Data records

^^^^^^^^^^^^^^^^

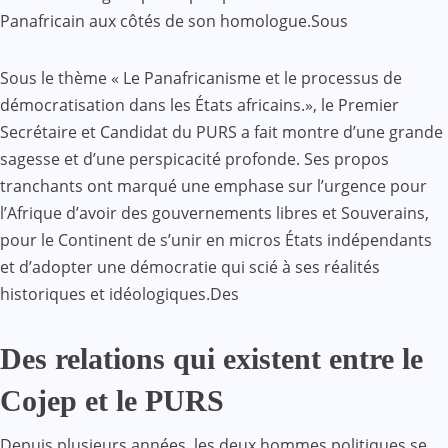
Panafricain aux côtés de son homologue.Sous
Sous le thème « Le Panafricanisme et le processus de
démocratisation dans les États africains.», le Premier
Secrétaire et Candidat du PURS a fait montre d’une grande
sagesse et d’une perspicacité profonde. Ses propos
tranchants ont marqué une emphase sur l’urgence pour
l’Afrique d’avoir des gouvernements libres et Souverains,
pour le Continent de s’unir en micros États indépendants
et d’adopter une démocratie qui scié à ses réalités
historiques et idéologiques.Des
Des relations qui existent entre le
Cojep et le PURS
Depuis plusieurs années, les deux hommes politiques se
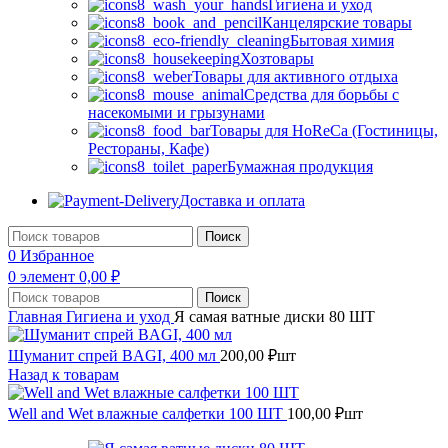
Гигиена и уход
Канцелярские товары
Бытовая химия
Хозтовары
Товары для активного отдыха
Средства для борьбы с
насекомыми и грызунами
Товары для HoReCa (Гостиницы,
Рестораны, Кафе)
Бумажная продукция
Доставка и оплата
Поиск
0
Избранное
0
элемент
0,00
₽
Поиск
Главная
Гигиена и уход
Я самая ватные диски 80 ШТ
Шуманит спрей BAGI, 400 мл
200,00
₽
шт
Назад к товарам
Well and Wet влажные салфетки 100 ШТ
100,00
₽
шт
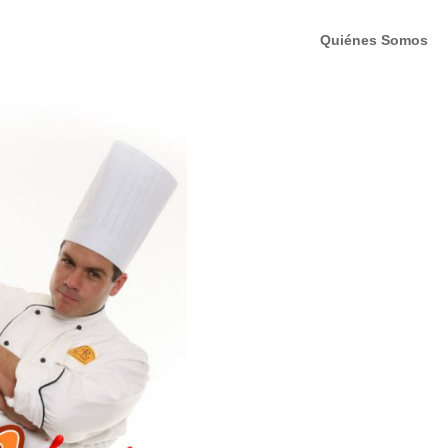
Quiénes Somos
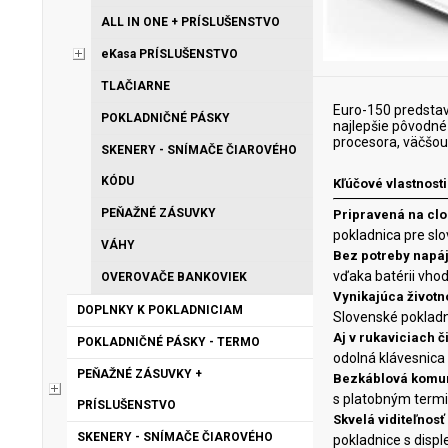
ALL IN ONE + PRÍSLUŠENSTVO
eKasa PRÍSLUŠENSTVO
TLAČIARNE
Euro-150 predstavu
POKLADNIČNÉ PÁSKY
najlepšie pôvodné
procesora, väčšou
SKENERY - SNÍMAČE ČIAROVÉHO
KÓDU
Kľúčové vlastnosti
PEŇAŽNÉ ZÁSUVKY
Pripravená na cl
pokladnica pre sl
VÁHY
Bez potreby napáj
vďaka batérii vhod
OVEROVAČE BANKOVIEK
Vynikajúca životn
DOPLNKY K POKLADNICIAM
Slovenské poklad
Aj v rukaviciach 
POKLADNIČNÉ PÁSKY - TERMO
odolná klávesnica 
PEŇAŽNÉ ZÁSUVKY +
Bezkáblová komu
s platobným term
PRÍSLUŠENSTVO
Skvelá viditeľnos
SKENERY - SNÍMAČE ČIAROVÉHO
pokladnice s displ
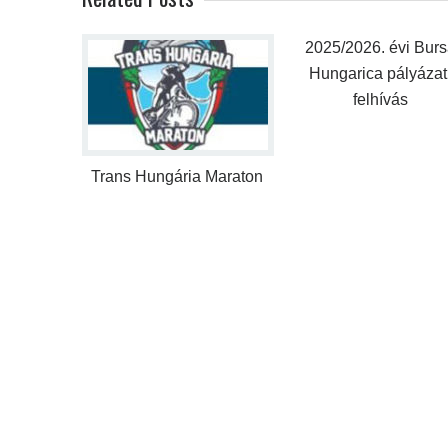
2025/2026. évi Burs
Hungarica pályázat
felhívás
Trans Hungária Maraton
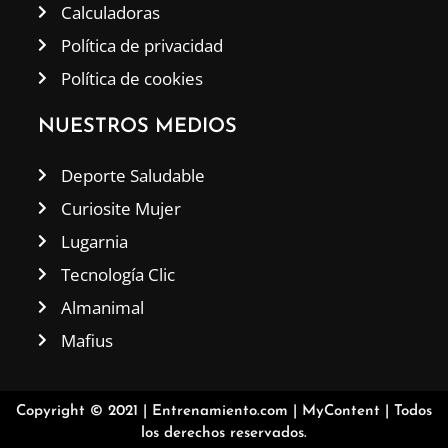
Calculadoras
Política de privacidad
Política de cookies
NUESTROS MEDIOS
Deporte Saludable
Curiosite Mujer
Lugarnia
Tecnología Clic
Almanimal
Mafius
Copyright © 2021 |
Entrenamiento.com
|
MyContent
| Todos
los derechos reservados.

^^^^^^^^^^^^^^^^

**BRIEF**
Please set down exactly the lines from the first line of the data above through the line with "tranchants ont marqué", both included, leaving out the pictures.

**THE COMPLETED TASK**
Panafricain aux côtés de son homologue.Sous
Sous le thème « Le Panafricanisme et le processus de
démocratisation dans les États africains.», le Premier
Secrétaire et Candidat du PURS a fait montre d’une grande
sagesse et d’une perspicacité profonde. Ses propos
tranchants ont marqué une emphase sur l’urgence pour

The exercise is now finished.